- [Working data]
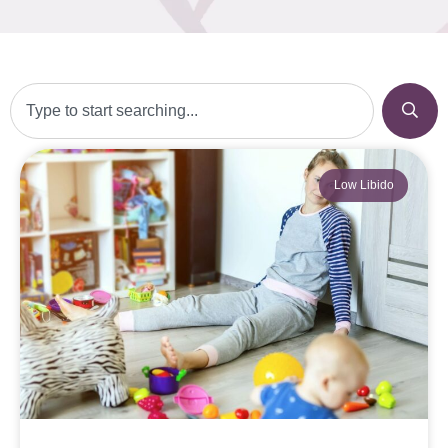
Low Libido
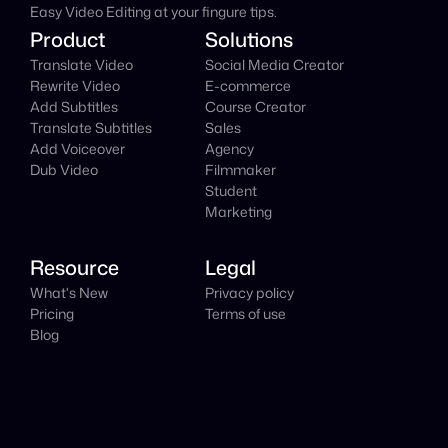
Easy Video Editing at your fingure tips.
Product
Solutions
Translate Video
Social Media Creator
Rewrite Video
E-commerce
Add Subtitles
Course Creator
Translate Subtitles
Sales
Add Voiceover
Agency
Dub Video
Filmmaker
Student
Marketing
Resource
Legal
What's New
Privacy policy
Pricing
Terms of use
Blog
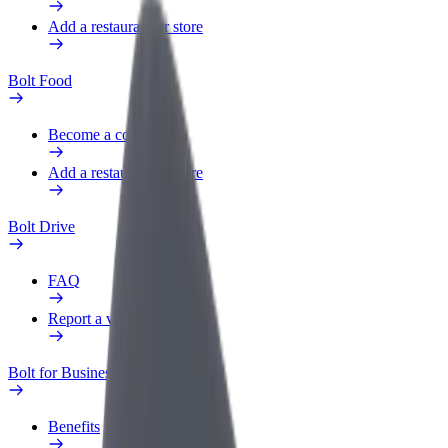
Add a restaurant or store
Bolt Food
Become a courier
Add a restaurant or store
Bolt Drive
FAQ
Report a vehicle
Bolt for Business
Benefits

- [What you are asked to do]
Filter the listing by the string "Subtitles"; copy each matching line.

- [Exercise response]
Add Subtitles
Translate Subtitles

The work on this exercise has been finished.